今日は、そのうちの1冊、『グラッドストン伝――政治における使命感』(神川信彦先生・著、君塚直隆先生・解題)についてご紹介。
この本は、1967(昭和42)年に潮出版社から出され、その年の毎日出版文化賞を受賞するなど、各方面から高い評価を得た(と確信できます)。最初は、上下2巻本として、その後1977(昭和52)年には、潮選書として改版されている(今回は後者を底本とさせていただくつもりである)。
合計どれだけの数が市場に出回ったのかわからないが、今では絶版状態になっており、私自身も、インターネット古書店で購入したぐらいだ。
このたび、復刊するに当たっては、ご遺族のかたにまずご了解をいただいた。信彦先生の奥様はじめご家族の方々は、まだ立ち上げたばかりの社からの出版にも関わらず快くご理解下さった。改めて感謝するとともに、いい本に仕上げることをここに改めてお約束したい。
そして、潮出版社からも小社からの復刊を了承いただいたことは、形式的な点とはいえ(例えば、他の老舗出版社がすでに検討していた、ということもあり得たわけで)嬉しかった。

ところで、「復刊」といっても、いろいろなやり方があるだろうが、私としては、“リニューアル”出版、と位置付けたい。
まず、紙面も組み直したい(底本は2段組みだが、文字の大きさもかえて1段組みにし、読みやすくしたい)。
そして、巻末には、イギリス近代政治史研究の第一人者である君塚直隆先生に「解題」という形で、ご執筆頂けることとなった。
なんといっても、この2点目は意義が大きい。
これまで何の面識もなかった者からの、しかもまだまだスタートしたばかりの出版社からの、突然のお願いにもかかわらず、君塚先生は、復刊の意義もお認め下さり、「解題」のご執筆をお引き受け下さった。深く御礼申し上げるばかりだ。
先生のこれまでの多数の業績のなかに、本書の「解題」を含めていただけることになるのは、夢のような思いだ。
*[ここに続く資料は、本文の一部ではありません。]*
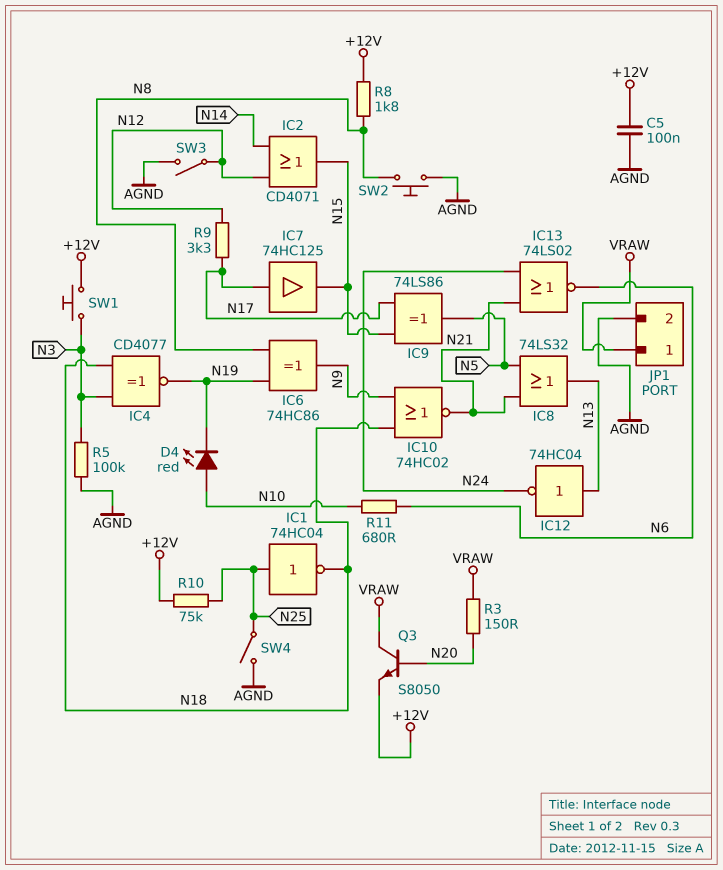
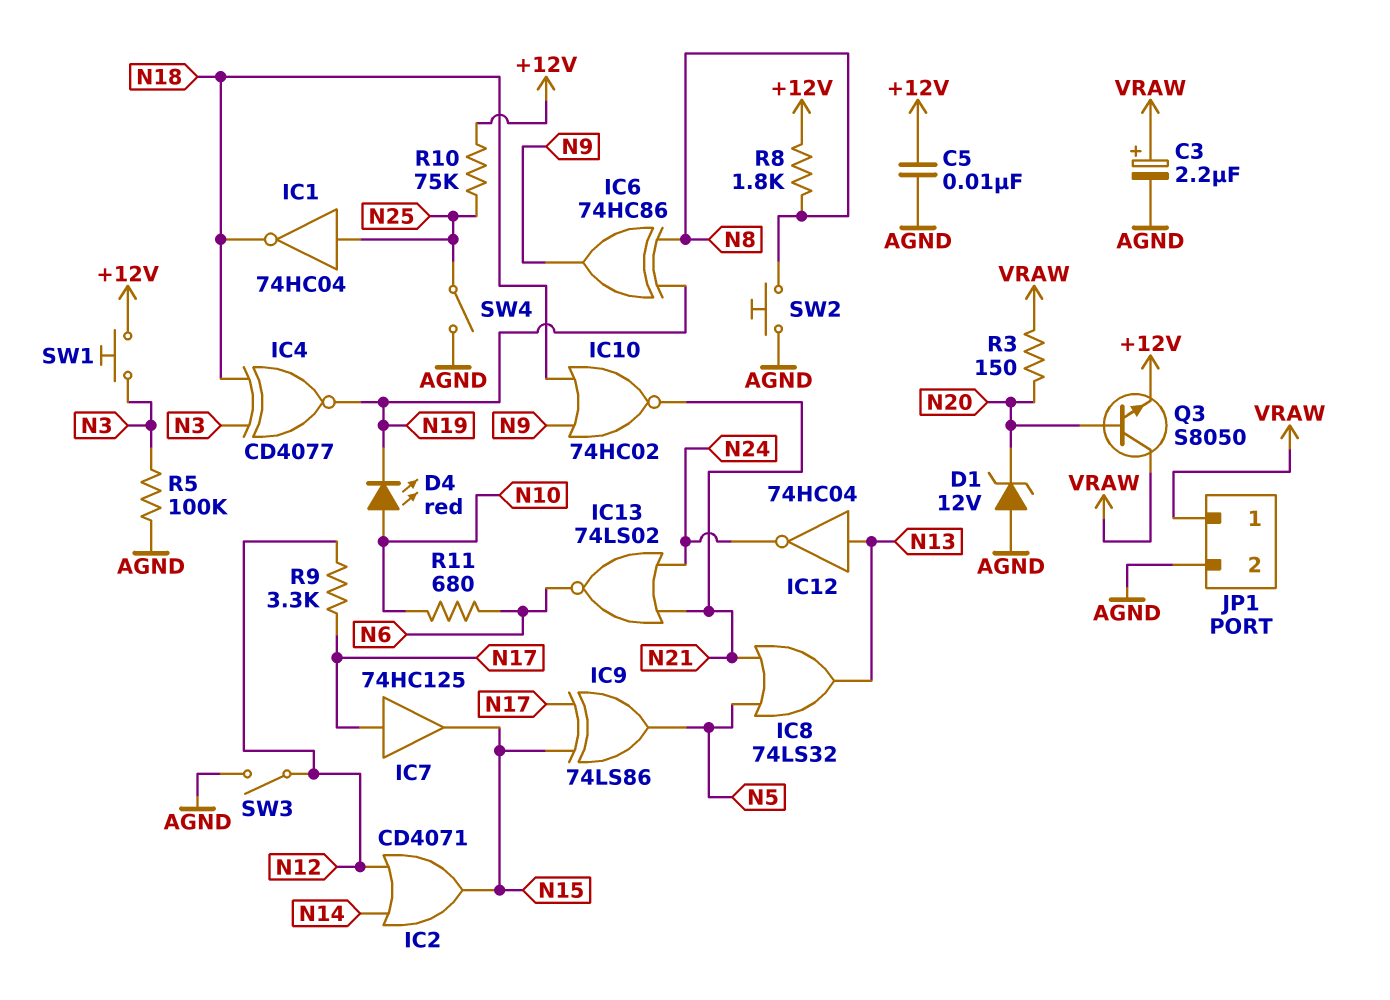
C3: none -> 2.2uF (plus VRAW, minus AGND)
C5: 100nF (+12V, AGND) -> 10nF (+12V, AGND)
D1: none -> zener 12V (A AGND, K N20)

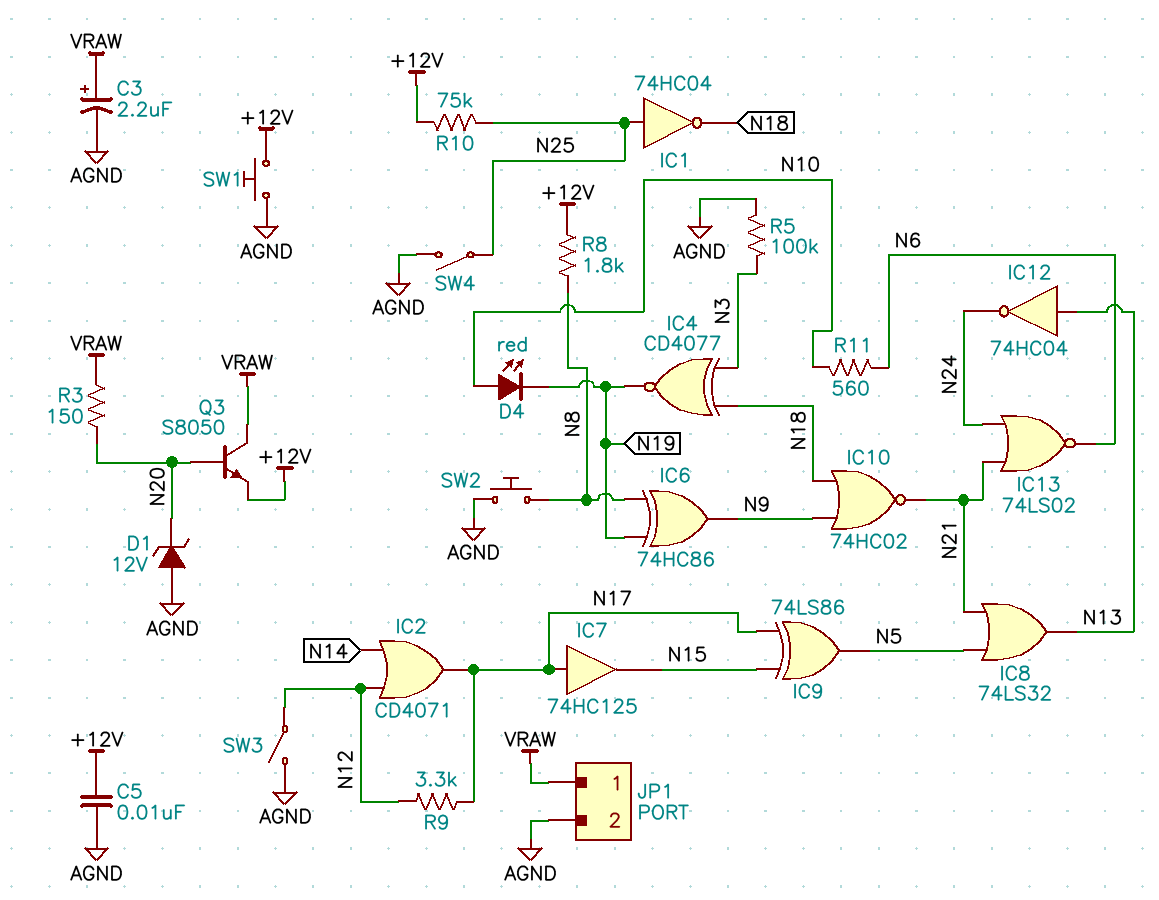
IC2: OR CD4071 (in N12, in N14, out N15) -> OR CD4071 (in N12, in N14, out N17)
R11: 680 (N6, N10) -> 560 (N6, N10)
SW1: button (+12V, N3) -> button (+12V, AGND)

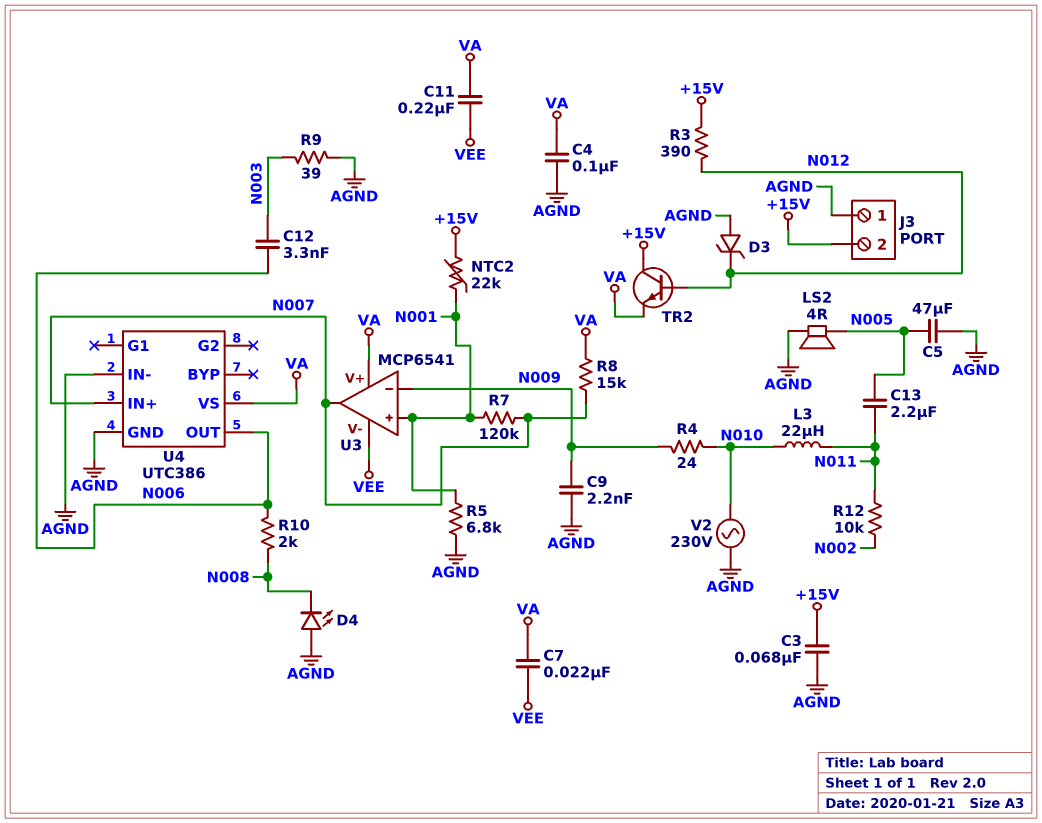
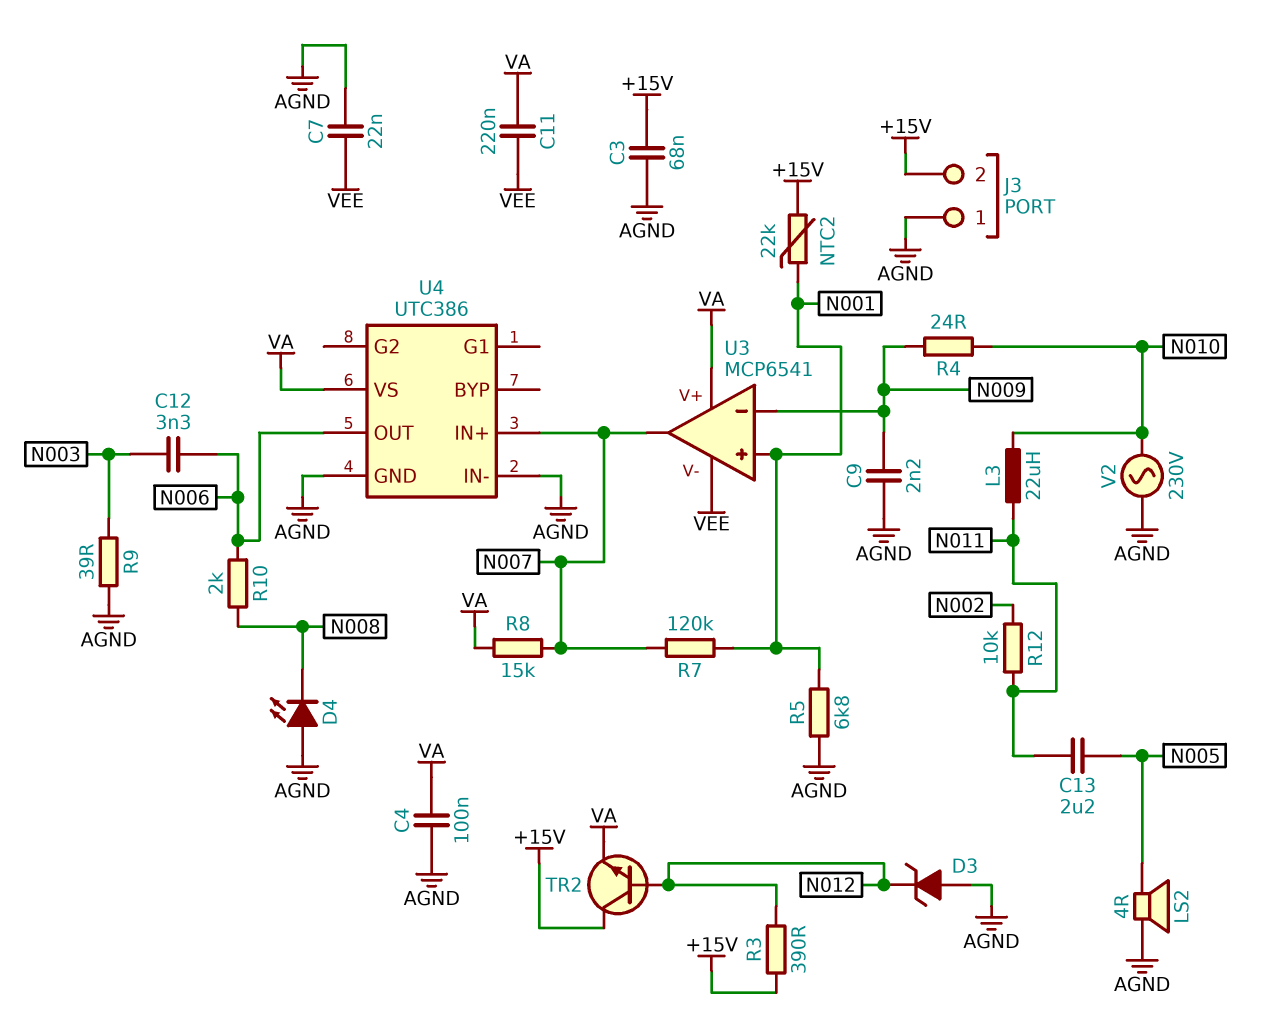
C5: 47uF (AGND, N005) -> none
C7: 22nF (VA, VEE) -> 22nF (AGND, VEE)

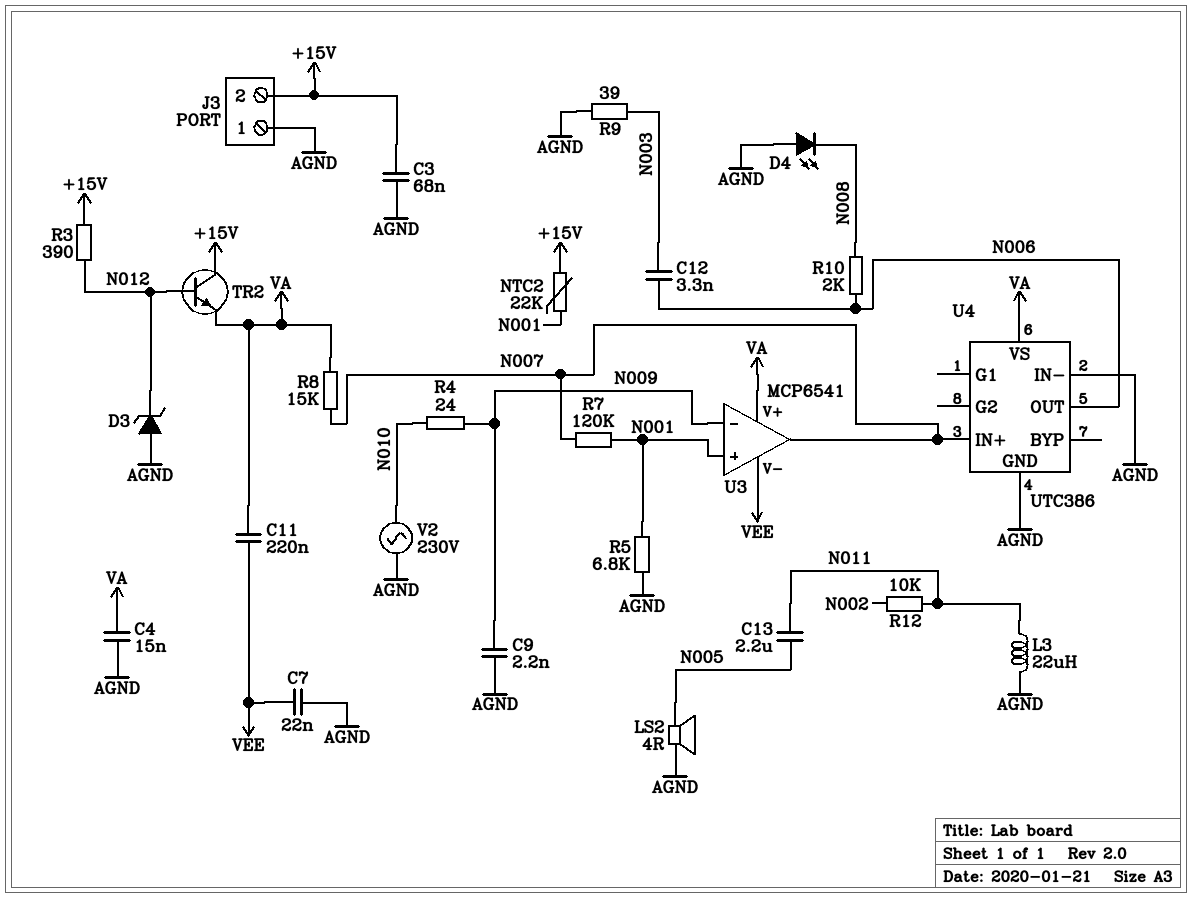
C4: 100nF (AGND, VA) -> 15nF (AGND, VA)
L3: 22uH (N010, N011) -> 22uH (AGND, N011)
いずれにしても、編集作業をしっかりと行い、出版社の名に恥じぬ本作りを進めていきたいと肝に銘じている。

2011年5月10日火曜日

独立するということ(4)

早いもので5月。独立してから1か月が過ぎた。少しずつ具体の仕事(つまり本作り)に取り掛かり始めた。原稿を読んだり、著者の先生方とお会いしたり、電話したり、メールのやり取りをしたり…、といった当たり前の仕事をしていることが嬉しい。そう、ようやく一歩前進した気分である。

朝起きてから夜布団に入るまで、どんな行動も仕事と関係して思考している、と言ったら大げさだろうか(仕事をしている、という意味ではない。ただ、頭のどこかで社のことを考えている、という意味です)。
今自分がやっていることが、社(といってももちろん社員は私一人だが)の全体の流れでどこに位置するのか、今やるべきことはこれでいいのか…etc.
常に自分を鳥瞰しているもう一人の自分がいるのだ。
私は、公務員時代も出版社勤務時代も、そうありたいと意識してきたつもりではいるが、やはり、こうして独立すると、組織の一員である時とは緊張感が違うな、と実感する。
時間の使い方、感じ方が全く異なるのである。

そして、独立してつくづく実感することをもう一つ。
仕事で多くの方々と接するが、その場その場で自分の責任で発言でき、相手にもそう受け取ってもらえること、これは何よりの違いかもしれない。